Cumhurbaşkanı Recep Tayyip Erdoğan, Güney Kıbrıs Rum Kesimi'nde Larnaka Büyük Camisi'ne yapılan saldırıya ilişkin şunları söyledi:
"Larnaka'da, Güney Kıbrıs'ta, maalesef camilerimize yönelik bir operasyon yapıldı. Tabii Güney Kıbrıs'taki bu operasyon karşılıksız kalmayacak. Bununla ilgili parti sözcüsü arkadaşımızın Ömer Bey'in net açıklamaları var. Biz de gerek Kuzey Kıbrıs Cumhurbaşkanımız Ersin Tatar Bey'in yapmış olduğu açıklamayla birlikte aynı şekilde biz de Güney Kıbrıs'a şunu söylüyoruz: Mabetlerimizin üzerinde bu tür sabotajlara gitmeyiniz.
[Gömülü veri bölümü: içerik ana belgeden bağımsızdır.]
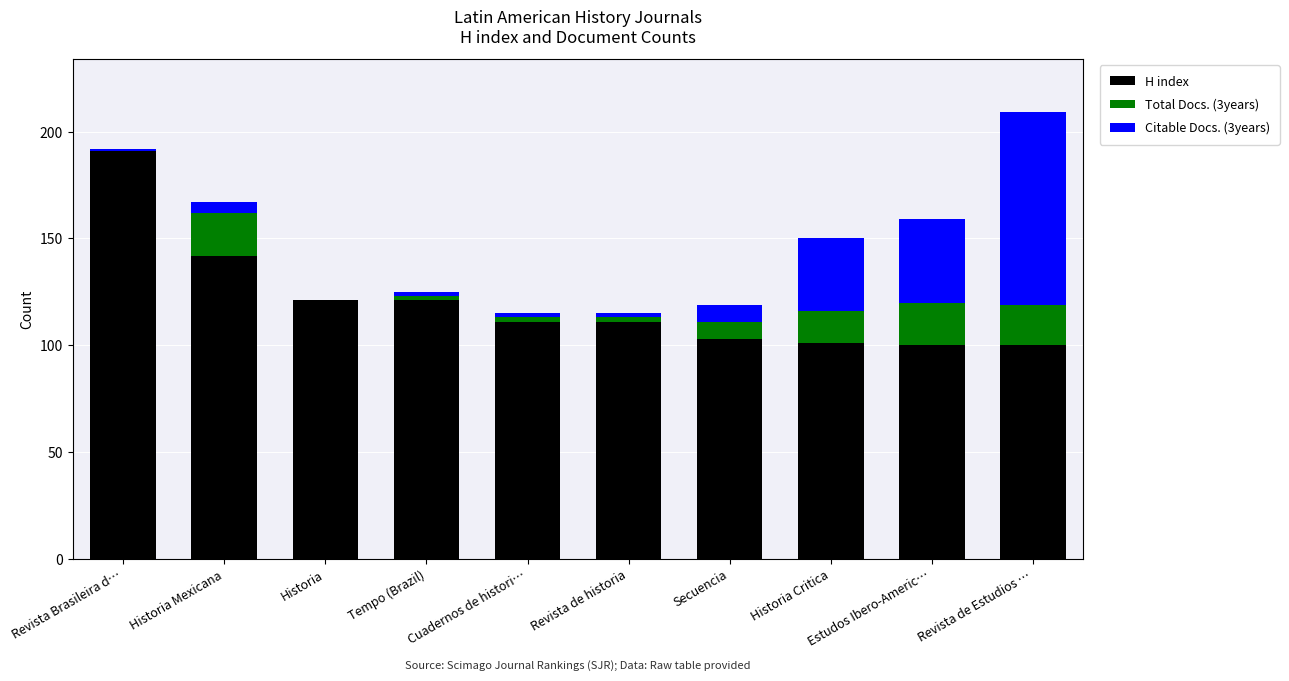

At which label does H index reach its peak?

Revista Brasileira d…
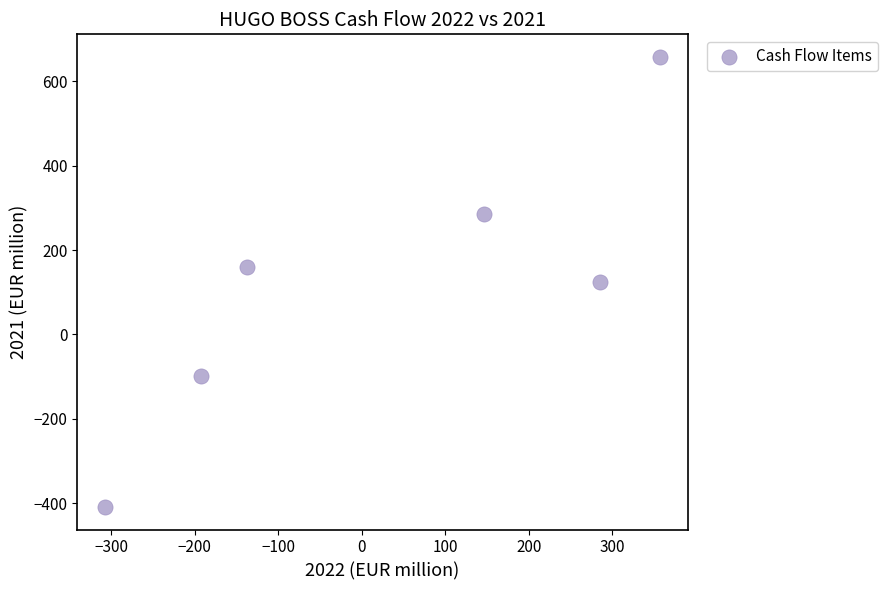

What is the range of Y values (max minus min)?

1067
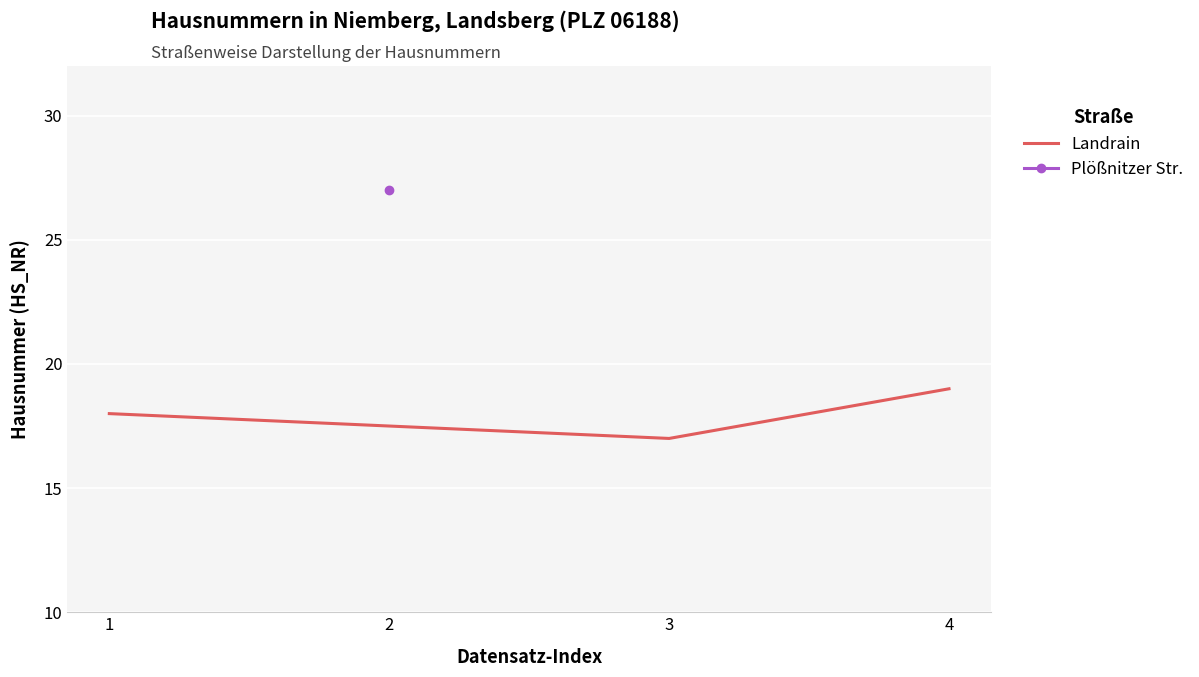

What is the smallest value displayed?

17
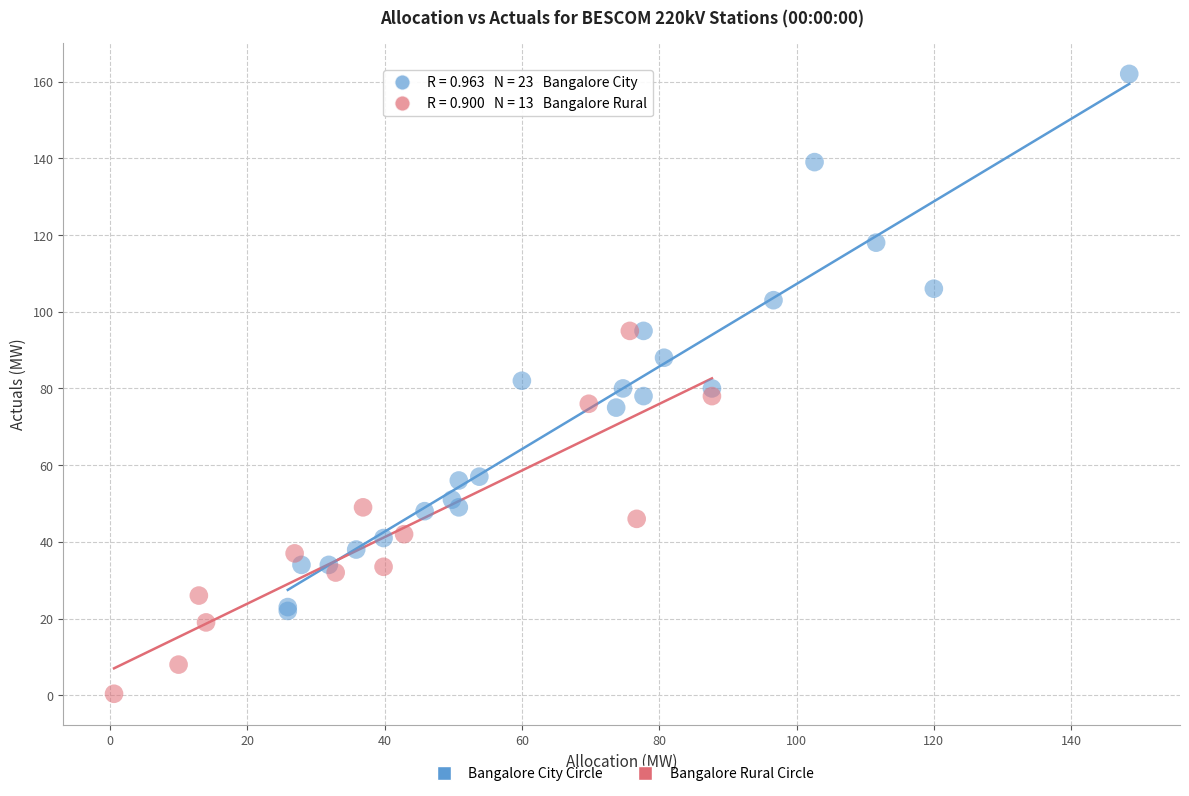

Which series has the largest Y range (max minus min)?

Bangalore City Circle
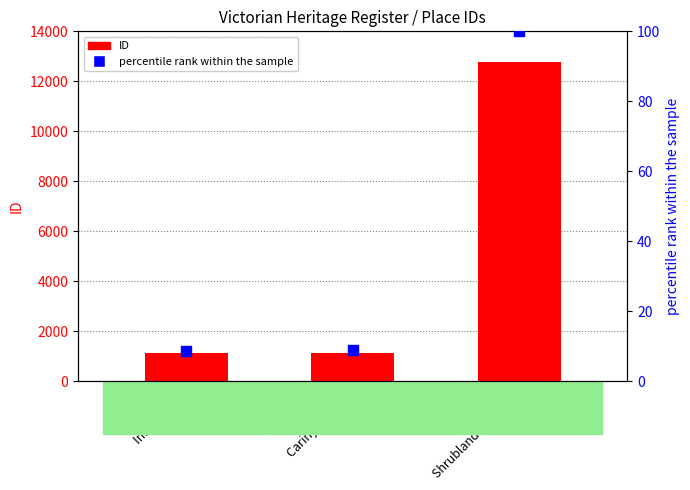

What are all the series names shown in the legend?

ID, percentile rank within the sample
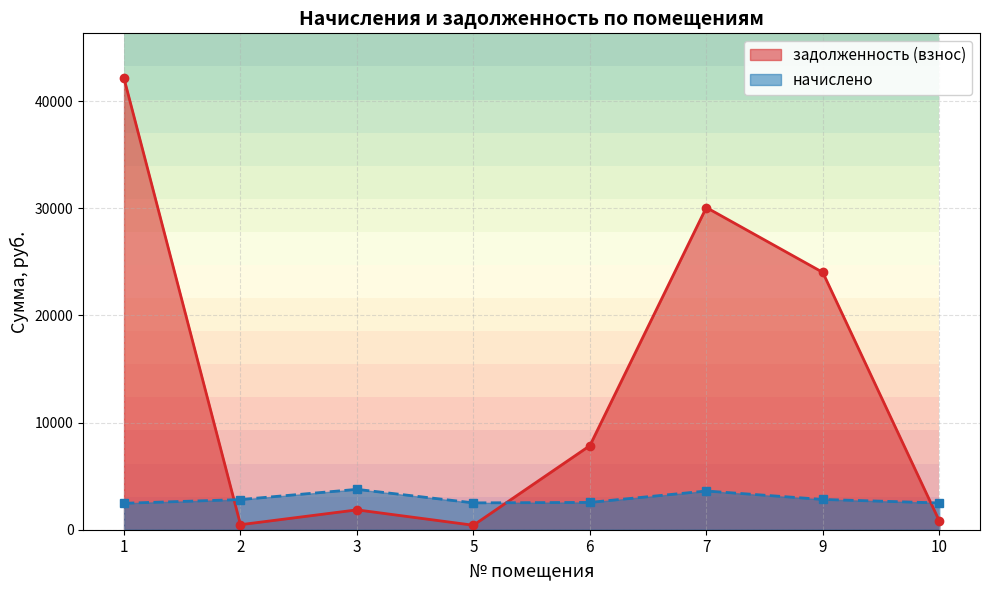

What is the difference between the задолженность (взнос) values at 1 and 6?

34265.0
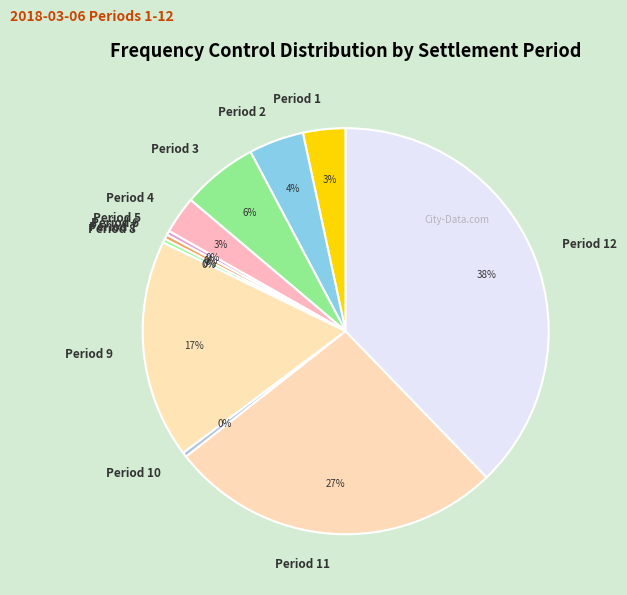

Is there a majority slice in this chart?

No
Bu tür sabotajlara gitmenizin bedelini çok ağır olarak ödersiniz. Bunun arkasında kimlerin olduğu noktasında da her türlü arayışın içerisindeyiz. 6 tane bizim Güney Kıbrıs'ta camimiz var. Bu camilerimizin güvencesi Güney Kıbrıs'ın yönetimidir. Biz nasıl ki bütün onların kutsallarına, kiliselerine karşı bir güvenceysek, aynı şekilde aynı güvenceyi de onların vermesinin gerektiğini her zaman söylüyorum, yine bu vesileyle söylemiş oluyorum."